In April 1989, disgruntled former Zimbabwe African National Liberation Army and Zimbabwe People's Revolutionary Army personnel formed the Zimbabwe National Liberation War Veterans Association to pursue greater benefits for the veterans. Gwitira was its first national chairman, serving from its founding until 1997. The ZNLWVA's founding in 1989 was opposed by the government, which initially perceived it as a political threat. Following its first congress in 1992, the ZNLWVA resolved to secure the welfare of all ZANLA or ZIPRA veterans, and lobby the state on their behalf concerning two issues: pensions and other public benefits, and land ownership. The ZNLWVA records noted that the 35,000 ex-guerrillas who demobilized at the end of the war received a flat severance sum from the Zimbabwean military of about Z$400, with a two-year allowance of Z$185 per month. Some veterans believed this was grossly inadequate, and demanded formal military pensions for their years of service. Additionally, another 25,000 guerrillas had been dismissed before the military began implementing the severance sums and allowances; these received nothing. By 1985 half of the demobilised guerrillas were also insolvent, having been unable to secure long-term employment or receive job training due to rising unemployment.

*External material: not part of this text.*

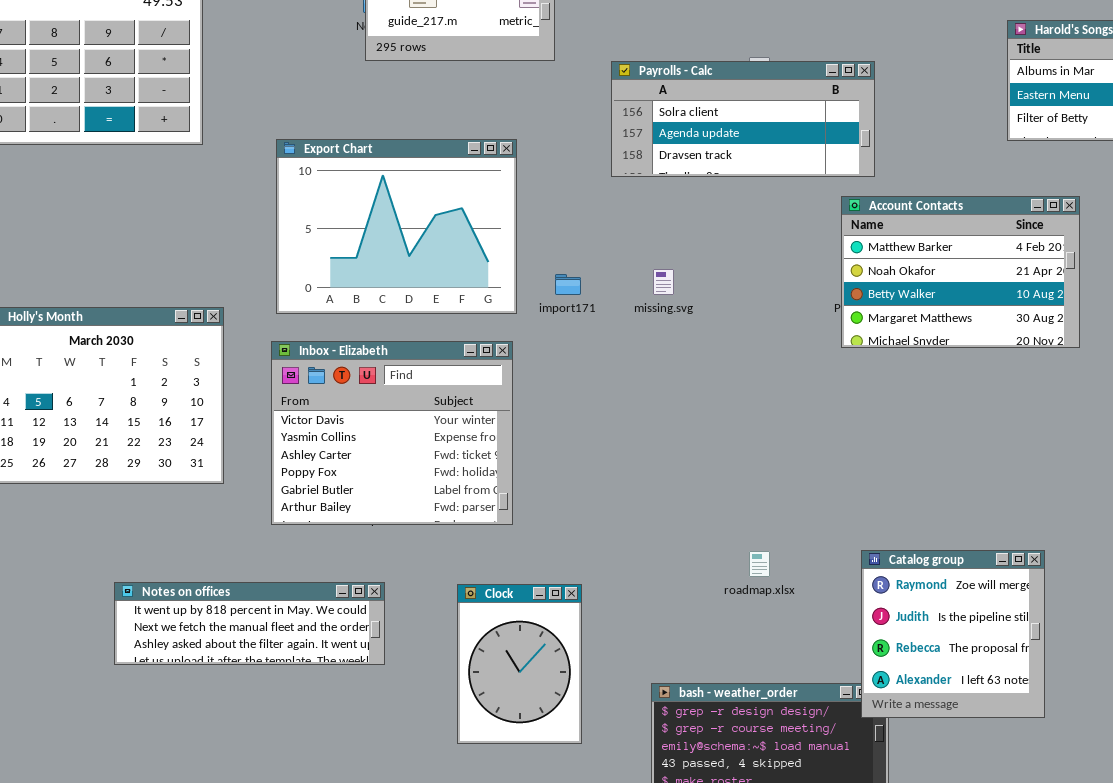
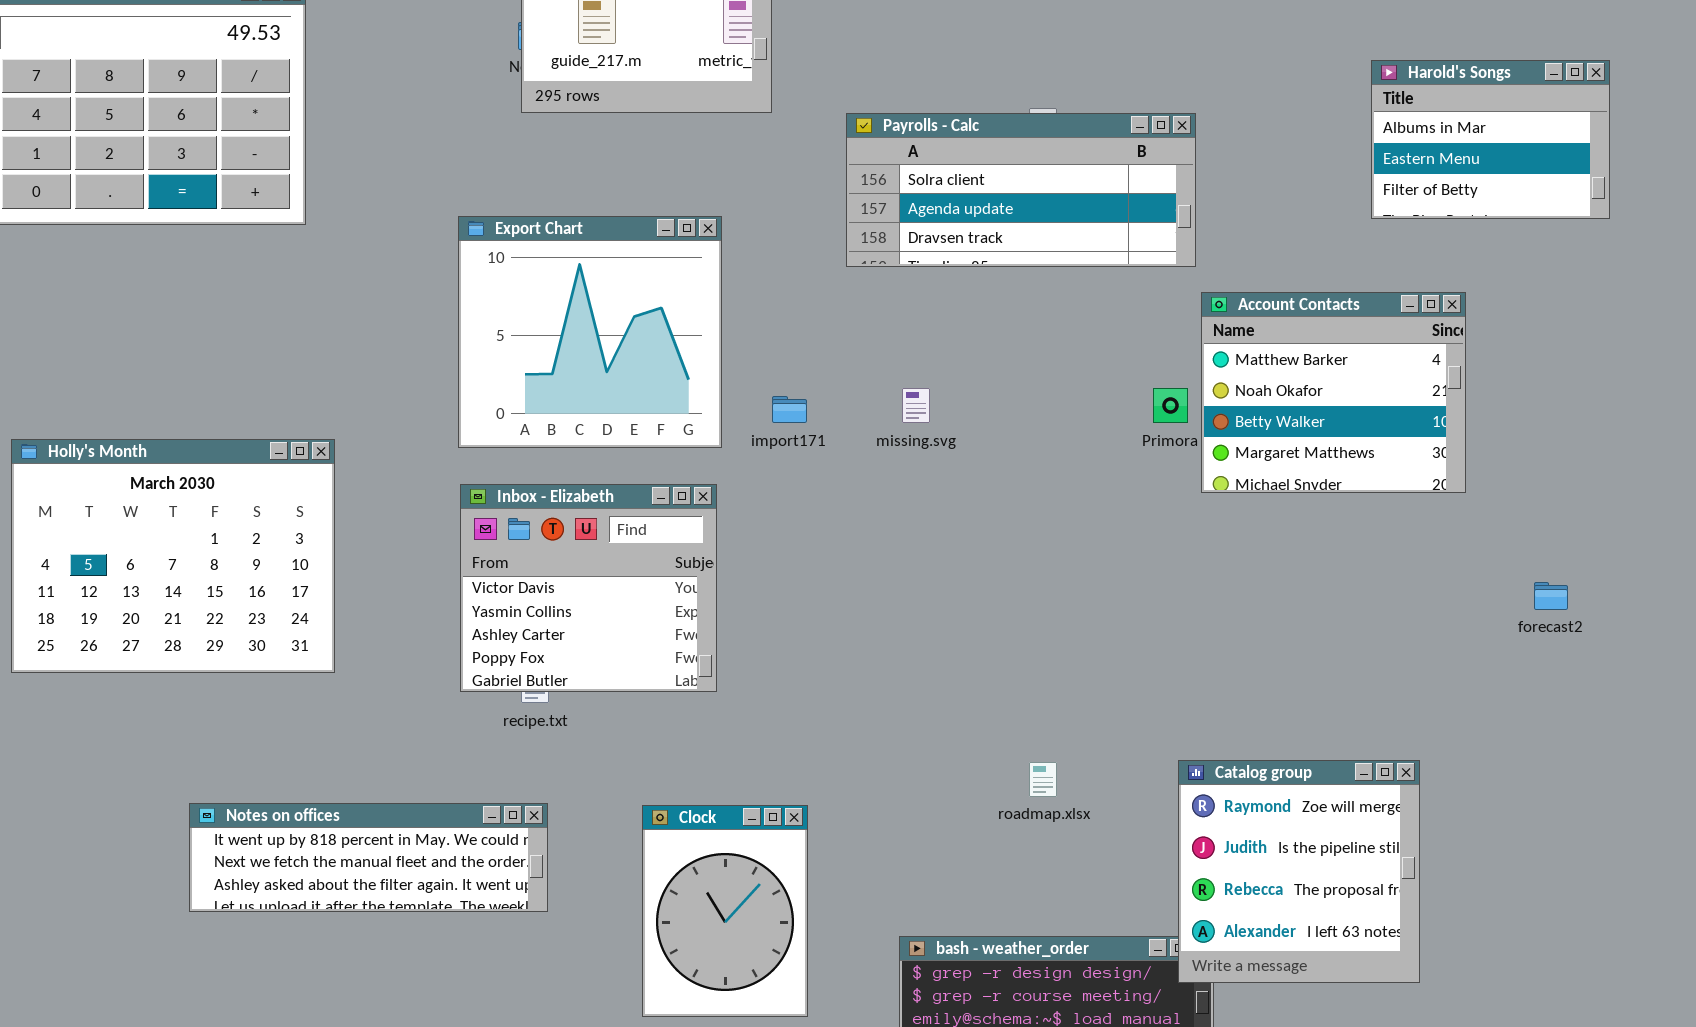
Export Chart: [276,139,517,314] -> [458,216,722,448], resized
Account Contacts: [841,196,1080,348] -> [1201,292,1466,493], resized
Inbox - Elizabeth: [271,341,513,525] -> [460,484,717,692], resized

ZNLWVA was a virtual non-entity in Zimbabwean politics for eight years after it was founded. After Gwitira was succeeded as chairman by Chenjerai Hunzvi in 1997, it became more influential. After stepping down as chairman, Gwitira held the position of deputy national chairman.

== 2016 parliamentary campaign ==
Gwitira ran unsuccessfully in the ZANU–PF primaries in a 2016 special election for parliament in the Chimanimani West constituency. The election was held to fill a seat in parliament left vacant by Munacho Mutezo, who was expelled from ZANU-PF for his association with Zimbabwe People First leader Joice Mujuru. Nokuthula Matsikenyere won the primary election; the losing candidates were Gwitira along with Letina Undenge and Tarsin Dube. Gwitira, like the other losing candidates, placed their support with Matsikenyere in the general election on 26 November. Gwitira attended the meeting convened by the national political commissar, Saviour Kasukuwere, to introduce Matsikenyere as the party's official candidate. At that meeting, Gwitira placed his support behind Matsikenyere and pledged to work with her.